After finding the line with "All our fears would be irrelevant" in the data below, set down exactly each line through the one with "You'd come over, you'd", inclusive, and stop there.

[Page-level text extractions]
______

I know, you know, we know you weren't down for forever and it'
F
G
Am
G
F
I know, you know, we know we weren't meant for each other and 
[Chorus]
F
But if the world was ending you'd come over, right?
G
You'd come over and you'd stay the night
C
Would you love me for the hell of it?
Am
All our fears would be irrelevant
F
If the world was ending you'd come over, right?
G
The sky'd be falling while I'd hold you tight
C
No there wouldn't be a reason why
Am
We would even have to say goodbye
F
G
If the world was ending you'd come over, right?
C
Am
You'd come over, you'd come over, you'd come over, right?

______

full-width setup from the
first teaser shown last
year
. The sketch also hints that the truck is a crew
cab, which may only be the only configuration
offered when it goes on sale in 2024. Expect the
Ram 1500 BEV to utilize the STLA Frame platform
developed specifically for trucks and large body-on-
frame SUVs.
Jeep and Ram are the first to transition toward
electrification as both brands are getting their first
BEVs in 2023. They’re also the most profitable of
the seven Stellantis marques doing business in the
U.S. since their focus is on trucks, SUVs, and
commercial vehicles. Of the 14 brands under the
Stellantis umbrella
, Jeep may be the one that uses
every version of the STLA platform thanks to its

______

### [Answer for this exercise]
All our fears would be irrelevant
F
If the world was ending you'd come over, right?
G
The sky'd be falling while I'd hold you tight
C
No there wouldn't be a reason why
Am
We would even have to say goodbye
F
G
If the world was ending you'd come over, right?
C
Am
You'd come over, you'd come over, you'd come over, right?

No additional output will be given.